[Entries shown]:
++++

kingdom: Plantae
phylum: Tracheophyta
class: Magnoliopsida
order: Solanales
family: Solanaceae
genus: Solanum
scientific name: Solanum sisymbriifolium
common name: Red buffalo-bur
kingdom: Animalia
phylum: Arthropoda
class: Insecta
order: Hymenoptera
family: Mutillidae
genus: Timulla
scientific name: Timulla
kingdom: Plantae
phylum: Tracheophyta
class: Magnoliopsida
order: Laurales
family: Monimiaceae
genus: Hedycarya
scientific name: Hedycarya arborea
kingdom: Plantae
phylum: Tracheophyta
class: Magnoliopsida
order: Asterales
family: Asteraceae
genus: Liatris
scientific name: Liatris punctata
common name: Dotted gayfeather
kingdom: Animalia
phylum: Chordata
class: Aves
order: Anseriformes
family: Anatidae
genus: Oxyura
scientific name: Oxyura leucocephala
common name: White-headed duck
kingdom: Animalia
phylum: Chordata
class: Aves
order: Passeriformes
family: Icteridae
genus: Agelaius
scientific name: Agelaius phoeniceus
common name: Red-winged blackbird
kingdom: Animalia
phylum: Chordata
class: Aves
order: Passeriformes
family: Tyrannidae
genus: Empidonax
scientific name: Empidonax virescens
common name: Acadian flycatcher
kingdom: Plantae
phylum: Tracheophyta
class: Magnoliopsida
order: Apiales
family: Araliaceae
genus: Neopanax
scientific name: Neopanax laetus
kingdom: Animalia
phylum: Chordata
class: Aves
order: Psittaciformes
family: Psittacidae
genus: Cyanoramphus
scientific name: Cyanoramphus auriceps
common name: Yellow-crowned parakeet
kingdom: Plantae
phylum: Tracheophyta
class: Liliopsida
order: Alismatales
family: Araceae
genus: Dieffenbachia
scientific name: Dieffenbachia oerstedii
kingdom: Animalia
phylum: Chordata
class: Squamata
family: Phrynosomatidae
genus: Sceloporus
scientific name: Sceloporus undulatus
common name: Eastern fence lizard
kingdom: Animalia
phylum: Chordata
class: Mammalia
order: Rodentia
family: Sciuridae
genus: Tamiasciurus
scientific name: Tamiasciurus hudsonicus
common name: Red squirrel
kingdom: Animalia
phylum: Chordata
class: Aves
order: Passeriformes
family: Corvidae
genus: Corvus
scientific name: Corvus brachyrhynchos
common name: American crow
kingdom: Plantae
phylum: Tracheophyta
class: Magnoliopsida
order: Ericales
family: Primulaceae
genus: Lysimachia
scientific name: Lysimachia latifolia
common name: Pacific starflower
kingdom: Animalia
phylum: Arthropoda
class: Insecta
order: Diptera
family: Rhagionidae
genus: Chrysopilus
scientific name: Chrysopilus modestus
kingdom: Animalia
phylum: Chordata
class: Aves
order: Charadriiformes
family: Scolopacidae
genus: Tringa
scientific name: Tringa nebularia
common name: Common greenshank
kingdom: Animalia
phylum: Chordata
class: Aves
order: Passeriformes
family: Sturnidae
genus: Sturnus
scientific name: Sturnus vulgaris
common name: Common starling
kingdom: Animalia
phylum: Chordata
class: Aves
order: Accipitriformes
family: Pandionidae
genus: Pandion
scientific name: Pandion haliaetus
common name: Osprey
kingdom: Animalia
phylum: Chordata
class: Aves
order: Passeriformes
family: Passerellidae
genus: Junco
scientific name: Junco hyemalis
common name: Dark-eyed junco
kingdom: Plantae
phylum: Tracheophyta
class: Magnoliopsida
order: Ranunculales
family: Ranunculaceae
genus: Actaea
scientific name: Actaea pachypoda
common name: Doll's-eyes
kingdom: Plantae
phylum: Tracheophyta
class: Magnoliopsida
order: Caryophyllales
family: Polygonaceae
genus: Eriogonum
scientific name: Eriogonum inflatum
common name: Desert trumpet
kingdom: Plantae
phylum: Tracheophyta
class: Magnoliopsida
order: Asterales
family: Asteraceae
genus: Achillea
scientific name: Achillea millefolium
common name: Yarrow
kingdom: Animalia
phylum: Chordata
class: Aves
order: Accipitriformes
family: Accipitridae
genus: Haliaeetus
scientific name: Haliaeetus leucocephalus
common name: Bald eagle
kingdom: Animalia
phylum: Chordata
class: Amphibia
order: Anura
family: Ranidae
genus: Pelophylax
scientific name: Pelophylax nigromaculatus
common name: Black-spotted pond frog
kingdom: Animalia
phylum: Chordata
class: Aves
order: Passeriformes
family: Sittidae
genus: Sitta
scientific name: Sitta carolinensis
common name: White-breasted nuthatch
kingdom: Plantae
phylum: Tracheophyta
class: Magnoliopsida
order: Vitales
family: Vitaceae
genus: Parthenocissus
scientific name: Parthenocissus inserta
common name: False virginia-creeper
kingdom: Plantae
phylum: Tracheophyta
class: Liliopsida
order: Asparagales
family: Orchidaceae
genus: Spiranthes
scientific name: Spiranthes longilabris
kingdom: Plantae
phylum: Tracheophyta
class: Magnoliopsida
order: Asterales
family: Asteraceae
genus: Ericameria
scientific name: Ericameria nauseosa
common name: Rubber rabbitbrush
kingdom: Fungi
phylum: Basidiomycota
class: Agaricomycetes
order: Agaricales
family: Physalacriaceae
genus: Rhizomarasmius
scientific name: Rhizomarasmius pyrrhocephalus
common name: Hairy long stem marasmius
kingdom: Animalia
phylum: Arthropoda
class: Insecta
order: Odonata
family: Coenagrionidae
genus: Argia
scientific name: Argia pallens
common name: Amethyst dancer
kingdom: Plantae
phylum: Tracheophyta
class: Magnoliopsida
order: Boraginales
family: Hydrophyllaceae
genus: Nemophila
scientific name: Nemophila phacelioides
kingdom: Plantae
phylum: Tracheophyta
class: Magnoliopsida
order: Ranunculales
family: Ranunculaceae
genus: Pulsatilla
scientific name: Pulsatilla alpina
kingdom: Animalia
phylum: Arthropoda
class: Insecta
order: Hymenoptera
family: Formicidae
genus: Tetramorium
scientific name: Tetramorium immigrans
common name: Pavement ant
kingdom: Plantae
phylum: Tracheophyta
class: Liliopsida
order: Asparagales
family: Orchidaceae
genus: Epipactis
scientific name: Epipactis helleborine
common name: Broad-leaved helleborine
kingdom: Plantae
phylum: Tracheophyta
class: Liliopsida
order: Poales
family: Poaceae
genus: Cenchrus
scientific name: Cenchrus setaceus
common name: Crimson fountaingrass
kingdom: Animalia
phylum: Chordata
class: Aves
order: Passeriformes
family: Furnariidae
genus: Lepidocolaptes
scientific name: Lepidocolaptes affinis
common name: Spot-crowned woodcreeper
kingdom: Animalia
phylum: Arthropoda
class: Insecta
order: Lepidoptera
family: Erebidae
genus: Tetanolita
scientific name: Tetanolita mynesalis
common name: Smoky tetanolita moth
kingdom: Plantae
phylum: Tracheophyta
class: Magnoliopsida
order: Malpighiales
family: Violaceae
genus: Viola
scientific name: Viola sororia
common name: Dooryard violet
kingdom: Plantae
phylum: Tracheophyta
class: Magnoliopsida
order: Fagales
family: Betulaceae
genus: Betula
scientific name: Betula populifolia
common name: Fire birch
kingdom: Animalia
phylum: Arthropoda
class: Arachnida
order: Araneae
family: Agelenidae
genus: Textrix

++++

[Given problem]:
Pull out the lines of the data from the one containing "family: Vitaceae" through the one containing "genus: Ericameria", both included, and copy them word for word.

[Written response]:
family: Vitaceae
genus: Parthenocissus
scientific name: Parthenocissus inserta
common name: False virginia-creeper
kingdom: Plantae
phylum: Tracheophyta
class: Liliopsida
order: Asparagales
family: Orchidaceae
genus: Spiranthes
scientific name: Spiranthes longilabris
kingdom: Plantae
phylum: Tracheophyta
class: Magnoliopsida
order: Asterales
family: Asteraceae
genus: Ericameria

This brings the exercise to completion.